Lo ricorda anche san Paolo nella seconda lettura di questa domenica (2Cor 13,11-13), quando invita i cristiani a vivere in pace, ad avere gli stessi sentimenti di Gesù, a lasciarsi guidare dallo Spirito. La Trinità, insomma, non è uno schema dottrinale, ma una scuola di vita.
Dalla Trinità all’Eucaristia: un itinerario spirituale
La celebrazione della Trinità apre un trittico di feste che conducono al cuore del mistero cristiano.
Domenica prossima sarà la festa del Corpus Domini, in cui quel Dio Uno e Trino si fa Pane, si fa nutrimento. E subito dopo, il Sacro Cuore di Gesù, il cuore umano e divino di Dio, che palpita d’amore per ogni creatura.
Tre feste che non sono slegate, ma che ci fanno percorrere un’unica strada: quella di un Dio che non ci ha mai lasciati soli, che si è fatto carne, pane, sangue e Spirito. Un Dio che non è in cielo a guardare, ma in terra a camminare con noi.
Un Dio vicino, un Dio che si dona
La liturgia della Santissima Trinità ci fa rileggere tutta la storia della salvezza come una sinfonia d’amore. Dal peccato originale al dono del Figlio, dalla croce alla risurrezione, fino al dono dello Spirito. Tutto è stato fatto perché l’uomo possa tornare a Dio. E Dio, invece di starsene arroccato nella sua eternità, ha deciso di farsi Padre che accoglie, Figlio che salva, Spirito che accompagna.
Questo è il Dio cristiano. Un Dio che ama fino alla fine, un Dio che si spezza per noi, un Dio che ci rende figli e fratelli.
Conclusione: un mistero da vivere, non da risolvere
La Trinità non si spiega. Si contempla. Si prega. Si vive.
È la forma stessa dell’amore. È la chiave per capire chi siamo, da dove veniamo e dove andiamo. Celebrare la Trinità significa dire, con stupore e gratitudine: “Dio è con noi. Sempre. Ovunque. In ogni cosa.”
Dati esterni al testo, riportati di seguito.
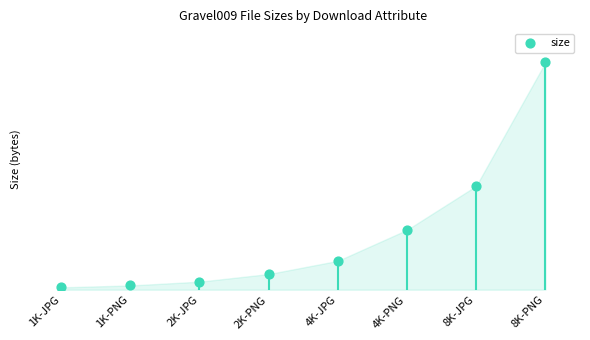

What is the change in value from 1K-JPG to 8K-PNG?

+1045633200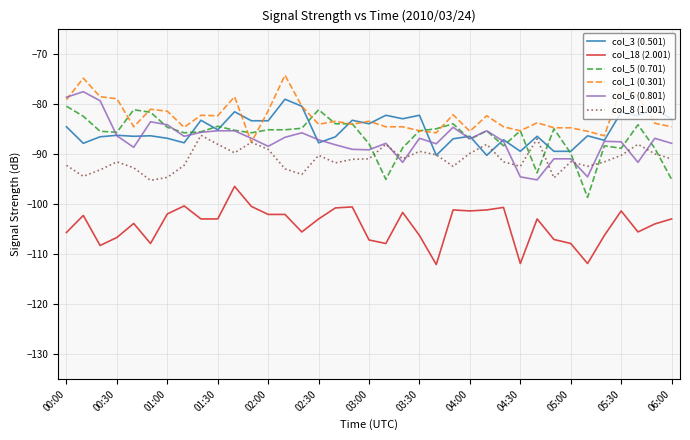

Which series ends up on top after the final intersection of col_8 (1.001) and col_5 (0.701)?

col_8 (1.001)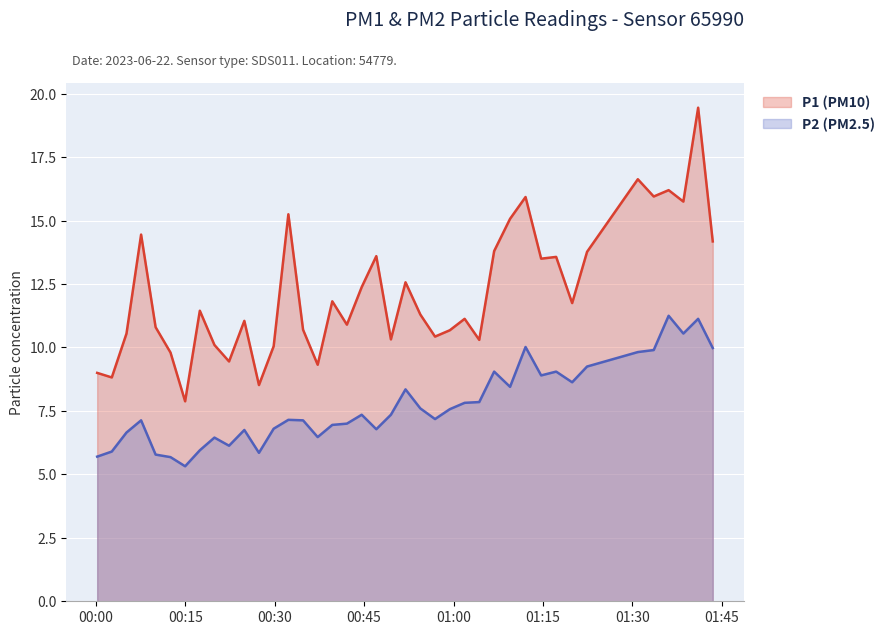

Which series has the largest range (max minus min)?

P1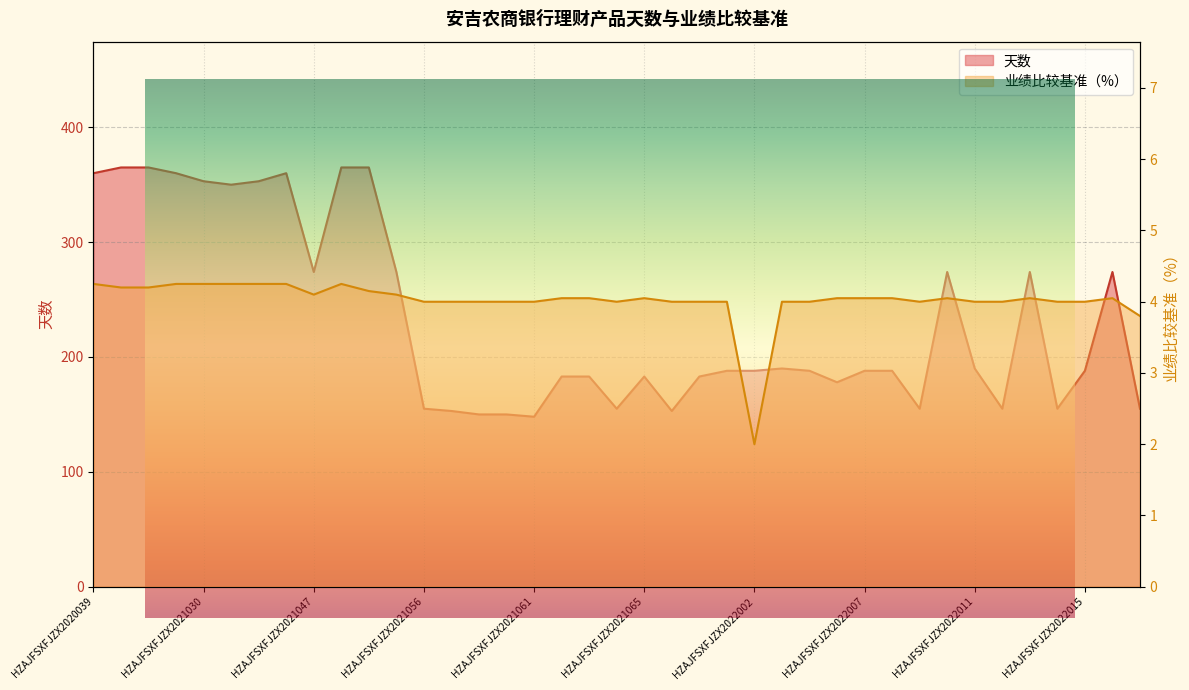

The value of 天数 at HZAJFSXFJZX2021047 is 274.0. True or false?

True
E in un mondo che cerca risposte, ma che rifiuta il mistero, la Trinità resta una provocazione. Perché ci ricorda che la fede non è una formula matematica, ma un invito alla comunione, alla relazione, all’amore vero.
In fondo, non siamo fatti per restare soli. Perché Dio non è solo. E noi siamo fatti a Sua immagine.